In reality, tugboats are quite large. 
For example, the boat I currently work on is essentially a 7-bedroom, 2-bathroom, condo with a full sized kitchen, laundry room, full basement, and a balcony (wheelhouse) with stunning ocean views from 50 feet in the air. Sounds nice, doesn’t it? Most of the time it is (minus the days you are out in stormy weather getting your brains beat out of your head).

We're gonna need a bigger boat
But if you want to make that expansive floating townhouse seem small, just add one extra guy to the crew.

So, my relief is going to a different boat.
Again.
In the year and a half since I transferred from the other crew, onto this crew, this is going to be my third different relief. It would seem that no one wants to work with TPWSNBN. Who knew?

Because my new relief is also new to the company, he has to get three different Captains to verify that he is capable of running his own watch. Since he can’t run his own watch before being verified that he can run his own watch, he gets to ride along with us. This makes him the magical 8th guy on the boat that makes the boat seem that much smaller.

As mentioned before, it’s a 7-bedroom boat. Add one more guy to a seven man crew and you become short one bedroom. Luckily (?), we have bunk beds in two of the rooms. So if you ever want to revert back to your childhood and are craving a chance to sleep in bunk beds again, maybe a job on a tug is for you. Unfortunately, this also means that someone from the regular crew gets displaced from their own room. This is so that the new guy can get up and lay down whenever he has to so that he can show the Captain that he knows what he is doing. In theory. My kids LOVE their bunk bed. My crew, not so much. 
Seriously?
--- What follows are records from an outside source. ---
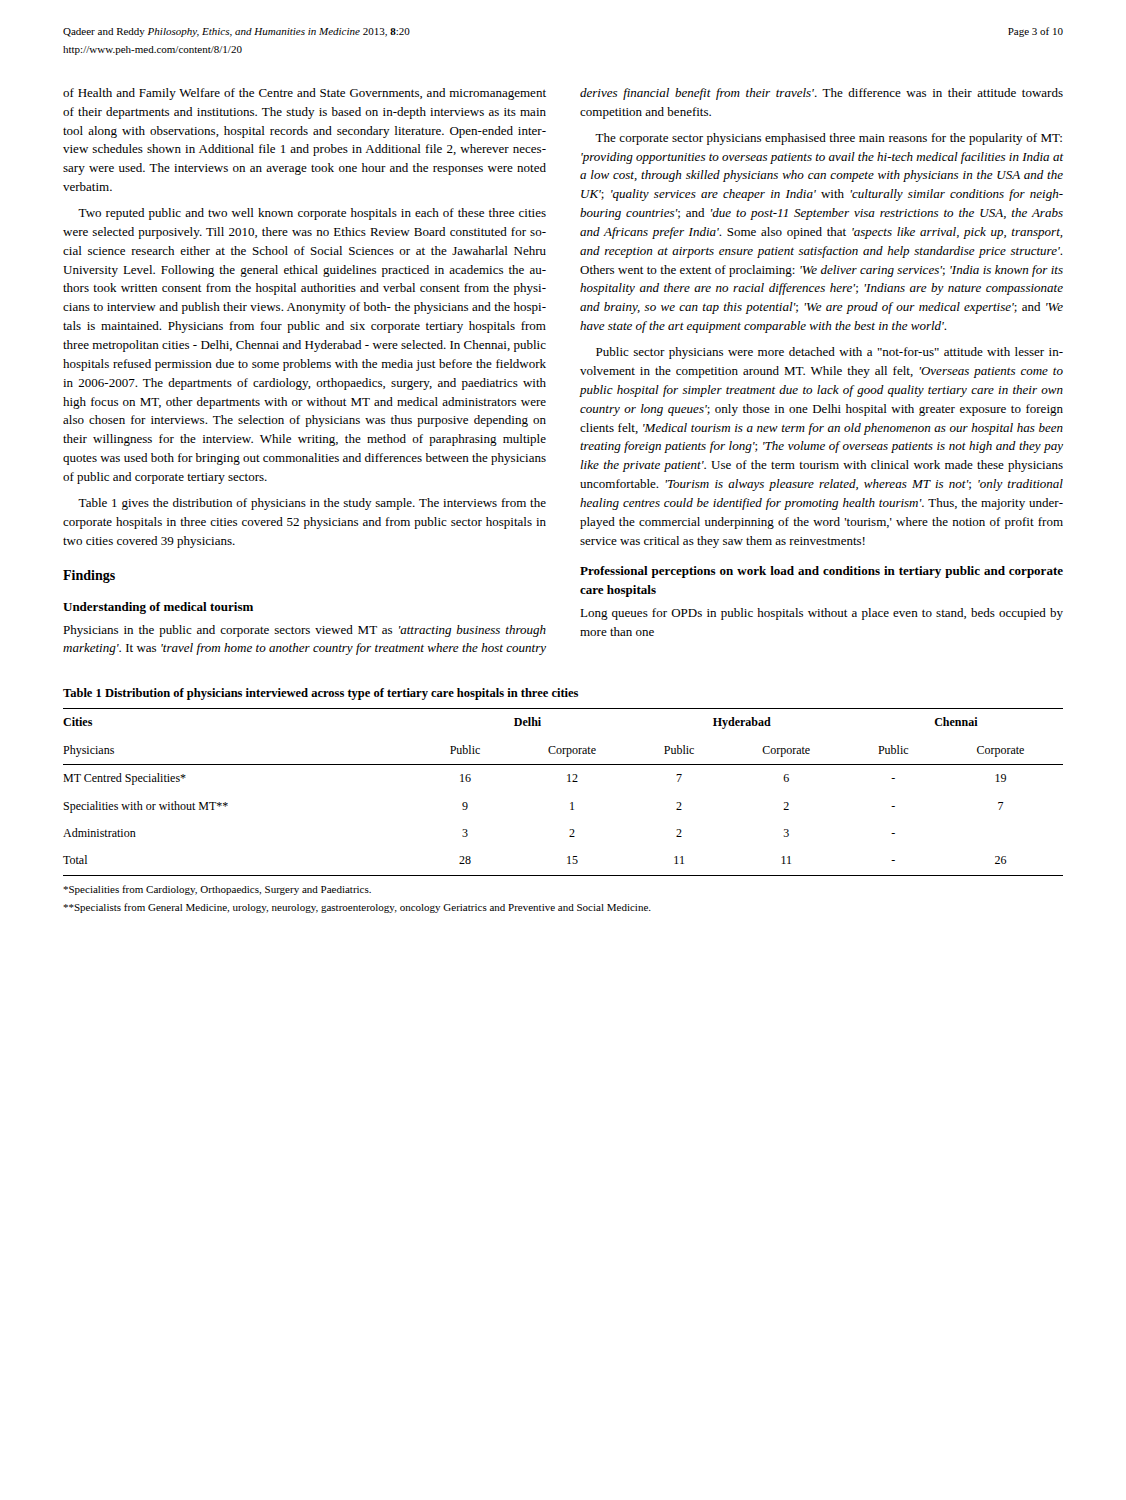Qadeer and Reddy Philosophy, Ethics, and Humanities in Medicine 2013, 8:20 http://www.peh-med.com/content/8/1/20
Page 3 of 10
of Health and Family Welfare of the Centre and State Governments, and micromanagement of their departments and institutions. The study is based on in-depth interviews as its main tool along with observations, hospital records and secondary literature. Open-ended interview schedules shown in Additional file 1 and probes in Additional file 2, wherever necessary were used. The interviews on an average took one hour and the responses were noted verbatim.
Two reputed public and two well known corporate hospitals in each of these three cities were selected purposively. Till 2010, there was no Ethics Review Board constituted for social science research either at the School of Social Sciences or at the Jawaharlal Nehru University Level. Following the general ethical guidelines practiced in academics the authors took written consent from the hospital authorities and verbal consent from the physicians to interview and publish their views. Anonymity of both- the physicians and the hospitals is maintained. Physicians from four public and six corporate tertiary hospitals from three metropolitan cities - Delhi, Chennai and Hyderabad - were selected. In Chennai, public hospitals refused permission due to some problems with the media just before the fieldwork in 2006-2007. The departments of cardiology, orthopaedics, surgery, and paediatrics with high focus on MT, other departments with or without MT and medical administrators were also chosen for interviews. The selection of physicians was thus purposive depending on their willingness for the interview. While writing, the method of paraphrasing multiple quotes was used both for bringing out commonalities and differences between the physicians of public and corporate tertiary sectors.
Table 1 gives the distribution of physicians in the study sample. The interviews from the corporate hospitals in three cities covered 52 physicians and from public sector hospitals in two cities covered 39 physicians.
Findings
Understanding of medical tourism
Physicians in the public and corporate sectors viewed MT as 'attracting business through marketing'. It was 'travel from home to another country for treatment where the host country derives financial benefit from their travels'. The difference was in their attitude towards competition and benefits.
The corporate sector physicians emphasised three main reasons for the popularity of MT: 'providing opportunities to overseas patients to avail the hi-tech medical facilities in India at a low cost, through skilled physicians who can compete with physicians in the USA and the UK'; 'quality services are cheaper in India' with 'culturally similar conditions for neighbouring countries'; and 'due to post-11 September visa restrictions to the USA, the Arabs and Africans prefer India'. Some also opined that 'aspects like arrival, pick up, transport, and reception at airports ensure patient satisfaction and help standardise price structure'. Others went to the extent of proclaiming: 'We deliver caring services'; 'India is known for its hospitality and there are no racial differences here'; 'Indians are by nature compassionate and brainy, so we can tap this potential'; 'We are proud of our medical expertise'; and 'We have state of the art equipment comparable with the best in the world'.
Public sector physicians were more detached with a "not-for-us" attitude with lesser involvement in the competition around MT. While they all felt, 'Overseas patients come to public hospital for simpler treatment due to lack of good quality tertiary care in their own country or long queues'; only those in one Delhi hospital with greater exposure to foreign clients felt, 'Medical tourism is a new term for an old phenomenon as our hospital has been treating foreign patients for long'; 'The volume of overseas patients is not high and they pay like the private patient'. Use of the term tourism with clinical work made these physicians uncomfortable. 'Tourism is always pleasure related, whereas MT is not'; 'only traditional healing centres could be identified for promoting health tourism'. Thus, the majority underplayed the commercial underpinning of the word 'tourism,' where the notion of profit from service was critical as they saw them as reinvestments!
Professional perceptions on work load and conditions in tertiary public and corporate care hospitals
Long queues for OPDs in public hospitals without a place even to stand, beds occupied by more than one
Table 1 Distribution of physicians interviewed across type of tertiary care hospitals in three cities
| Cities | Delhi | Hyderabad | Chennai |
| --- | --- | --- | --- |
| Physicians | Public | Corporate | Public | Corporate | Public | Corporate |
| MT Centred Specialities* | 16 | 12 | 7 | 6 | - | 19 |
| Specialities with or without MT** | 9 | 1 | 2 | 2 | - | 7 |
| Administration | 3 | 2 | 2 | 3 | - | |
| Total | 28 | 15 | 11 | 11 | - | 26 |
*Specialities from Cardiology, Orthopaedics, Surgery and Paediatrics.
**Specialists from General Medicine, urology, neurology, gastroenterology, oncology Geriatrics and Preventive and Social Medicine.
A slide?
Now there are 3 things you do on a tugboat.
Eat, sleep, and stand a watch.
We have determined that the sleeping situation is less than optimal. What about eating?

Yeah, that too is screwed up.
The galley is only so big. Essentially, it is big enough for you to get in, eat, and get out. Guys going on-watch want to be able to eat and then get to work. Guys coming off-watch, want to be able to eat and then go to bed.  All it takes is that one extra guy to mess up the balance of people coming and going to create a traffic jam around meal time. It’s like that one car on a two lane road that is going just fast enough so you can’t pass him, but just slow enough to back up everyone behind him. It’s like that. But with food.

This leaves watch standing.
We all have our own job descriptions. The tankermen do their tankerman thing. The wheelhouse guys do the steering the boat thing. And the engineer makes sure the TV works.
Throw that one extra guy into the mix, who doesn’t really have a job description, but is trying to do the job so he can have a job description, but is really just getting in the way and disrupting the normal work load, and you have the trifecta of a BIG boat seeming just way too small.

Seems about right
Hopefully, next hitch it will all be back to normal. Everyone will have their own room. The galley will be back to its normal flow of traffic. And the wheelhouse won’t be as cramped with people tripping over each other. 

Then we can get back to the real issues concerning crew change and the day to day operations of our floating condo.

Early indications lead me to believe that there will be no lack of content for the blog.